[Your objective]: Return, word for word, the lines of the listing below from the one with "neck: (105, 137)" through the one with "right back paw: (860, 767)", and no other lines.
━━━━━━━━
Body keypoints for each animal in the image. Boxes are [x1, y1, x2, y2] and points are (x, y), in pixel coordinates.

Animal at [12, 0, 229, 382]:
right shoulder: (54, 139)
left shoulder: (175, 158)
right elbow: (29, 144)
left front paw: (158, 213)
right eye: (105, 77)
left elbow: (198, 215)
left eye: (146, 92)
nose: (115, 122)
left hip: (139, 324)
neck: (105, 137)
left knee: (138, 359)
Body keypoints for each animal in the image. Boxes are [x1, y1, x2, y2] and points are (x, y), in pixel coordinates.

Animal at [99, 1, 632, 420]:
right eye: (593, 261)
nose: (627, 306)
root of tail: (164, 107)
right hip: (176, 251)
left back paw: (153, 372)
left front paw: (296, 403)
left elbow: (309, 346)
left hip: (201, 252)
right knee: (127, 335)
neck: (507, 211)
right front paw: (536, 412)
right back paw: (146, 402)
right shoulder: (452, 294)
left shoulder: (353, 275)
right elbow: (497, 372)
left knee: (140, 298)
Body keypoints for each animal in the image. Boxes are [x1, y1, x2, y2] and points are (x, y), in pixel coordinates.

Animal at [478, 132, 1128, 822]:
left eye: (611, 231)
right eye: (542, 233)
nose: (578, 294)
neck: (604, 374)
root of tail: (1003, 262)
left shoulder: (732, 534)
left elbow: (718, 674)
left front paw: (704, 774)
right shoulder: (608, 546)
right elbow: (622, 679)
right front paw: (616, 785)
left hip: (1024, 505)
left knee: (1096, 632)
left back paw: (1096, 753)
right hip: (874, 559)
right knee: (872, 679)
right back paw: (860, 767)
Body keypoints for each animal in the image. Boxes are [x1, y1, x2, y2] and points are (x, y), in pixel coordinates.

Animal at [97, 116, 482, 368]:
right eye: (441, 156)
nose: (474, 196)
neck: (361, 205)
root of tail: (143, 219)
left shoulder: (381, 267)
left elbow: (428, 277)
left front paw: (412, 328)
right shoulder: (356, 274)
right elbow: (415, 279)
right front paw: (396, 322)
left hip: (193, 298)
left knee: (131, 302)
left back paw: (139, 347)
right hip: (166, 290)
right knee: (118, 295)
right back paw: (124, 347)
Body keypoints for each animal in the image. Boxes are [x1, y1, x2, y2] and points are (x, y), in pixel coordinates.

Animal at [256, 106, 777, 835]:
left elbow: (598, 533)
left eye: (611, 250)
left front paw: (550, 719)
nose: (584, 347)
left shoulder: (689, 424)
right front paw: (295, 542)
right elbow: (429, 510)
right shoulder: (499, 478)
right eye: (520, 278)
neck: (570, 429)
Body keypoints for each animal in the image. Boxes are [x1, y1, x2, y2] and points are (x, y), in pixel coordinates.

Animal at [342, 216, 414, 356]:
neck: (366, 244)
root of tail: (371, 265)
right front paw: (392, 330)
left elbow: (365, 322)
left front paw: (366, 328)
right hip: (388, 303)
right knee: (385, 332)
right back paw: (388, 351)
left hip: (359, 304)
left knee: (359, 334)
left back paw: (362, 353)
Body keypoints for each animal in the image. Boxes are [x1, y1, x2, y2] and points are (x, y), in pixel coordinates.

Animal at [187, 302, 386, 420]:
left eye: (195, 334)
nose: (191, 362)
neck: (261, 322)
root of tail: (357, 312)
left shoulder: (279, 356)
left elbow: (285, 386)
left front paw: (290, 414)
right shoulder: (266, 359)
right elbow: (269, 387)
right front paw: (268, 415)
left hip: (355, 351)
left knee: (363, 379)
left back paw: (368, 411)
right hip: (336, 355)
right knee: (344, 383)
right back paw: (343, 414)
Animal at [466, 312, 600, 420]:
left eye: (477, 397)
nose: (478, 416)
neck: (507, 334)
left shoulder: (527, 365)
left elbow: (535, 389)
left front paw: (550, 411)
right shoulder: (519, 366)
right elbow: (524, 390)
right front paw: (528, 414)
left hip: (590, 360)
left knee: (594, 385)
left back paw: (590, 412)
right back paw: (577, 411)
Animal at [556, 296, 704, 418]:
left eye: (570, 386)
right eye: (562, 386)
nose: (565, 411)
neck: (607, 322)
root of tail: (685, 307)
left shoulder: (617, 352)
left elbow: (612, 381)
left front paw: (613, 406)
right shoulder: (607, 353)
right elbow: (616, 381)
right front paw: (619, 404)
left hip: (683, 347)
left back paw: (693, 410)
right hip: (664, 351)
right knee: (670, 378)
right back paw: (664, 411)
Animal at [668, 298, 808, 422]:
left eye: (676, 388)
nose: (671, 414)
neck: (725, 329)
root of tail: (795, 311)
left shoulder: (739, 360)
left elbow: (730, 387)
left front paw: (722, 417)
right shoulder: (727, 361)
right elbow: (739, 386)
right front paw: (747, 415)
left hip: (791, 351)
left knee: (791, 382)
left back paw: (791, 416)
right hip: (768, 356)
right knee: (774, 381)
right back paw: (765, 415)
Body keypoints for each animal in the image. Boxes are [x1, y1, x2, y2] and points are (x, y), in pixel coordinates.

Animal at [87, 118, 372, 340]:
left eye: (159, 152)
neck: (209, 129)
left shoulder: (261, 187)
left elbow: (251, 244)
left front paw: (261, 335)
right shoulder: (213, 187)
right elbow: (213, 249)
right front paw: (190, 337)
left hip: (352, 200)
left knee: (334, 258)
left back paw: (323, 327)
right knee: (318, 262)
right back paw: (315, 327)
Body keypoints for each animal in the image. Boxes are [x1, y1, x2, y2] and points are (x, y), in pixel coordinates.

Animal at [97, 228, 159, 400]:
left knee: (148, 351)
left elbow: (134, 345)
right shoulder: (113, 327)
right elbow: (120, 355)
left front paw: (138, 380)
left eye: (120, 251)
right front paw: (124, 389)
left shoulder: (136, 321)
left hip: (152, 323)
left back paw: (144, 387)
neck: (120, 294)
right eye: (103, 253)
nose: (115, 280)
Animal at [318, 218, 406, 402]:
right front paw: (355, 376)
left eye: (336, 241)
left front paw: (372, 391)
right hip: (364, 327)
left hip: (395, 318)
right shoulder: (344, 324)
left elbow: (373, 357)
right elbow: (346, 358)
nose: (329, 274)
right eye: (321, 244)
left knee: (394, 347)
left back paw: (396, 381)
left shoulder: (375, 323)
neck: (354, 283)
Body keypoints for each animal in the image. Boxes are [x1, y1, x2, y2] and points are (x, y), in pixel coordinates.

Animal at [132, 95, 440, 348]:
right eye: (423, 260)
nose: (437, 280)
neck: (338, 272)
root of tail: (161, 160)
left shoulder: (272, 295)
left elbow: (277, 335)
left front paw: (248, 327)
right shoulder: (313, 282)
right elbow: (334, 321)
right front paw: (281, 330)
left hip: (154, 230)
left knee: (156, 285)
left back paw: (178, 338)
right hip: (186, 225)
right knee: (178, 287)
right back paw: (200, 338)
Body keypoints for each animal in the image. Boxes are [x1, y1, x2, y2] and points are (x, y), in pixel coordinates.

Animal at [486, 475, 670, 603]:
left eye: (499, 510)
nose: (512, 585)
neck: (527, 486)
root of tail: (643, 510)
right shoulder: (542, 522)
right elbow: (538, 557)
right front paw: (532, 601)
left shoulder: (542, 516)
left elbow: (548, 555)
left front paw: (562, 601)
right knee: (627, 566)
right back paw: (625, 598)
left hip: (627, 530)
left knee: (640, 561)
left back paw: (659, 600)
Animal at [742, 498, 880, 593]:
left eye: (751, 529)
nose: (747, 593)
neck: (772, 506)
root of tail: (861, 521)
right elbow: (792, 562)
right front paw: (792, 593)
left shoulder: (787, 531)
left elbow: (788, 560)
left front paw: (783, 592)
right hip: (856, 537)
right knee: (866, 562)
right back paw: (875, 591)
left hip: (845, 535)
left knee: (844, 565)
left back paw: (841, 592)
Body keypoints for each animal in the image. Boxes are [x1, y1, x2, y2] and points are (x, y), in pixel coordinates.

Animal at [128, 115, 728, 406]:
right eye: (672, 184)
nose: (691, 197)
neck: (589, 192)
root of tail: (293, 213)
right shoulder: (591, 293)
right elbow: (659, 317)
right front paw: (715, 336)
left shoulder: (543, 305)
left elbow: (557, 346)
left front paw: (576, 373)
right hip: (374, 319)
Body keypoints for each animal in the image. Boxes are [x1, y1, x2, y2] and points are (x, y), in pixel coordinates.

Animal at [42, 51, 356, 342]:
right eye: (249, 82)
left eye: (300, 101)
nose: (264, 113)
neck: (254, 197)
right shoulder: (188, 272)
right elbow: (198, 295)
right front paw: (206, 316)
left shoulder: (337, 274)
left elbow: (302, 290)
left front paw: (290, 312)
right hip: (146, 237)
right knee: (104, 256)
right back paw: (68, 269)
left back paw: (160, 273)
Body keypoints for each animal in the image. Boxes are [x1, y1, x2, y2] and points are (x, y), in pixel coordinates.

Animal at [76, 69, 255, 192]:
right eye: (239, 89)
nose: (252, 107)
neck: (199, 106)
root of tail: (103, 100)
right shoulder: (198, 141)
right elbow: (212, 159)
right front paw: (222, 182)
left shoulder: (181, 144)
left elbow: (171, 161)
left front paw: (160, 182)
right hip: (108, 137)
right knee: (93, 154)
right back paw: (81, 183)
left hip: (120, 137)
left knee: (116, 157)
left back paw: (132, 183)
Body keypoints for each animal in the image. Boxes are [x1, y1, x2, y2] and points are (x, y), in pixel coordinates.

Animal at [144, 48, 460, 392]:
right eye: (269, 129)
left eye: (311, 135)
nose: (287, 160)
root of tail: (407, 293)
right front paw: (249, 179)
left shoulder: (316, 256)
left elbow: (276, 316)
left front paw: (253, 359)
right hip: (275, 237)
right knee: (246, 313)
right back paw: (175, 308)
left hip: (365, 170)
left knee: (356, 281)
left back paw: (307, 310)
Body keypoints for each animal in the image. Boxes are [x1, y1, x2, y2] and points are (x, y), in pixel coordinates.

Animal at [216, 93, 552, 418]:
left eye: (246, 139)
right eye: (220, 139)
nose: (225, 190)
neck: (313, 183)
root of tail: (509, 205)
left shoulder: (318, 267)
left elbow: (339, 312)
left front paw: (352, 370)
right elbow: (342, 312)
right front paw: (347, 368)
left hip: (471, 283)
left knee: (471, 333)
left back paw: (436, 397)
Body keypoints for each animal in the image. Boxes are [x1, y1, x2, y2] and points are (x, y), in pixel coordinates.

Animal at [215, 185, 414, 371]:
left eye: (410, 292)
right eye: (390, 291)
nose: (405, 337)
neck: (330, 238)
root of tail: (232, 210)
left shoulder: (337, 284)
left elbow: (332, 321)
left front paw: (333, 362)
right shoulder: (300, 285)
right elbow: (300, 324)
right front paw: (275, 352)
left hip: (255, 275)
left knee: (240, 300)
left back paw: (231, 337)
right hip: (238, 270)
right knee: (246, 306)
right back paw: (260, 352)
━━━━━━━━
[Answer for this exercise]:
neck: (105, 137)
left knee: (138, 359)
Body keypoints for each animal in the image. Boxes are [x1, y1, x2, y2] and points are (x, y), in pixel coordinates.

Animal at [99, 1, 632, 420]:
right eye: (593, 261)
nose: (627, 306)
root of tail: (164, 107)
right hip: (176, 251)
left back paw: (153, 372)
left front paw: (296, 403)
left elbow: (309, 346)
left hip: (201, 252)
right knee: (127, 335)
neck: (507, 211)
right front paw: (536, 412)
right back paw: (146, 402)
right shoulder: (452, 294)
left shoulder: (353, 275)
right elbow: (497, 372)
left knee: (140, 298)
Body keypoints for each animal in the image. Boxes are [x1, y1, x2, y2] and points are (x, y), in pixel coordinates.

Animal at [478, 132, 1128, 822]:
left eye: (611, 231)
right eye: (542, 233)
nose: (578, 294)
neck: (604, 374)
root of tail: (1003, 262)
left shoulder: (732, 534)
left elbow: (718, 674)
left front paw: (704, 774)
right shoulder: (608, 546)
right elbow: (622, 679)
right front paw: (616, 785)
left hip: (1024, 505)
left knee: (1096, 632)
left back paw: (1096, 753)
right hip: (874, 559)
right knee: (872, 679)
right back paw: (860, 767)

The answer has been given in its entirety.